An employee is any person employed by the employer and includes the most senior managers. This sub-section makes it clear that all employees are responsible for ensuring that they keep to the health and safety programme implemented by the employer.

Section 14(b) “as regards any duty or requirement imposed on his employer or any other person by this Act, co-operate with such employer or person to enable that duty or requirement to be performed or complied with”

Cooperation is a basic requirement within any team. In health and safety, lack of cooperation is an accident waiting to happen. When an employee disregards the employers attempt to create a healthy and safe working environment, that employee then loses the right to be employed in that environment.

Section 14(c) “carry out any lawful order given to him, and obey the health and safety rules and procedures laid down by his employer or by anyone authorized thereto by his employer, in the interest of health or safety”

When an employee contravenes or disobeys the health and safety rules and procedures of an employer, that employee is actually contravening an act of Parliament. This sub-section makes the employers health and safety rules and instructions as legally binding as if they had been signed by the State President and promulgated into in the law of the country. This is due to the fact that the OHS Act has been signed by the State President and Section 14(c) is part of the OHS Act.

Where does this leave an employer when an employee disobeys the health and safety rules and procedures of the employer? This simple fact of the matter is that the employer can use section 14 as a disciplinary tool in view of the fact that the employee would have committed a criminal offence by his actions. Most employers include a clause in their disciplinary code and procedures that if an employee is proved to have committed a criminal offence, the employer can then discharge that employee. It is strongly suggested that employers should discuss this matter with the unions that represent the employees and come to an understanding of the seriousness of this sub-section.

Section 14(d) “if any situation which is unsafe or unhealthy comes to his attention, as soon as practicable report such situation to his employer or to the health and safety representative for his workplace or section thereof, as the case may be, who shall report it to the employer”

Employers should instruct and train employees to report any unhealthy or unsafe situation. The employer should create a culture of safety first, so that when an unsafe situation is discovered by an employee, that employee will not be embarrassed by a negative attitude to stopping machinery or holding up production while the situation is rectified.

Some employers have a reward-system for legitimate unhealthy or unsafe situations that are reported, especially when serious injury is prevented by the diligence of an employee. This type of approach of encouraging an employee along a positive mind set, works much better than threats of prosecution etc.

It is, however a fact that if an employee is aware of an unsafe situation and does not report it, and an accident occurs as a result thereof, that employee could be held liable in terms of this section 14 for not taking the required action to rectify the situation.

Section 14(e) “if he is involved in any incident which may affect his health or which has caused an injury to himself, report such incident to his employer or to anyone authorized thereto by the employer, or to his health and safety representative, as soon as practicable but not later than the end of the particular shift during which the incident occurred, unless the circumstances were such that the reporting of the incident was not possible, in which case he shall report the incident as soon as practicable thereafter.”

Unreported incidents could be the cause of a similar incident occurring or of employers refusing to accept that the incident occurred at work. This could have very serious consequences for an injured person when the medical bills come in or when ongoing medical treatment is required. 

Employers should establish a system of reporting that makes it easy for employees to report incidents that they have been involved in, or of incidents that others have been involved in and have not been reported.
+===+
◆ Tasks to carry out ◆
(a) In the commentary on Section 14, take the part that opens with the words containing "Some employers have" and closes with "rectify the situation.", and write it out again with "reward-system" replaced by "incentive scheme".
(b) Answer these questions from the commentary on Section 14:
(i) Who counts as an employee, according to the text?
(ii) What clause do most employers include in their disciplinary code and procedures?
(iii) Under Section 14(e), what is the latest time by which an employee must report an incident, when reporting it is possible?
The listing comes from a different source than the commentary on Section 14.

◆ Data supplied ◆
+===+
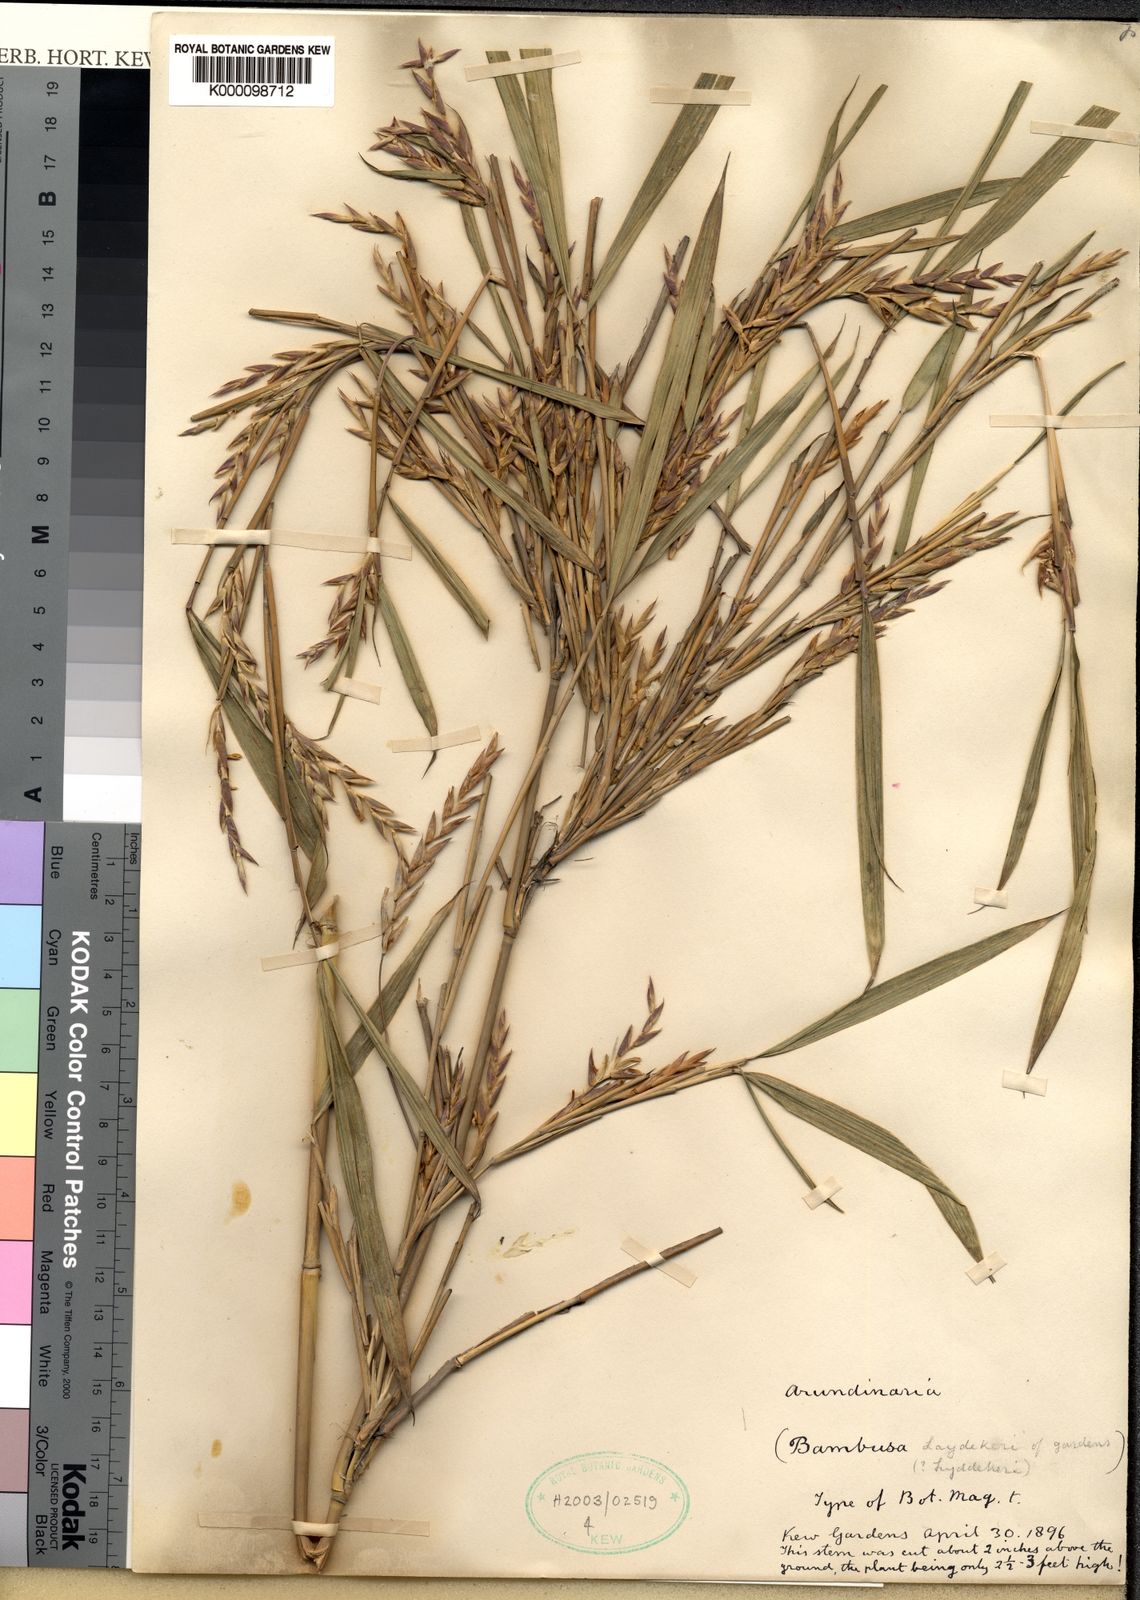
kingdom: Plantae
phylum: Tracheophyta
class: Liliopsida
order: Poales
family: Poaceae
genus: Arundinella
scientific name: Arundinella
+===+
◆ Exercise solutions ◆
(a)
Some employers have a incentive scheme for legitimate unhealthy or unsafe situations that are reported, especially when serious injury is prevented by the diligence of an employee. This type of approach of encouraging an employee along a positive mind set, works much better than threats of prosecution etc.

It is, however a fact that if an employee is aware of an unsafe situation and does not report it, and an accident occurs as a result thereof, that employee could be held liable in terms of this section 14 for not taking the required action to rectify the situation.

(b)
(i) Any person employed by the employer, including the most senior managers.
(ii) A clause that if an employee is proved to have committed a criminal offence, the employer can discharge that employee.
(iii) The end of the particular shift during which the incident occurred.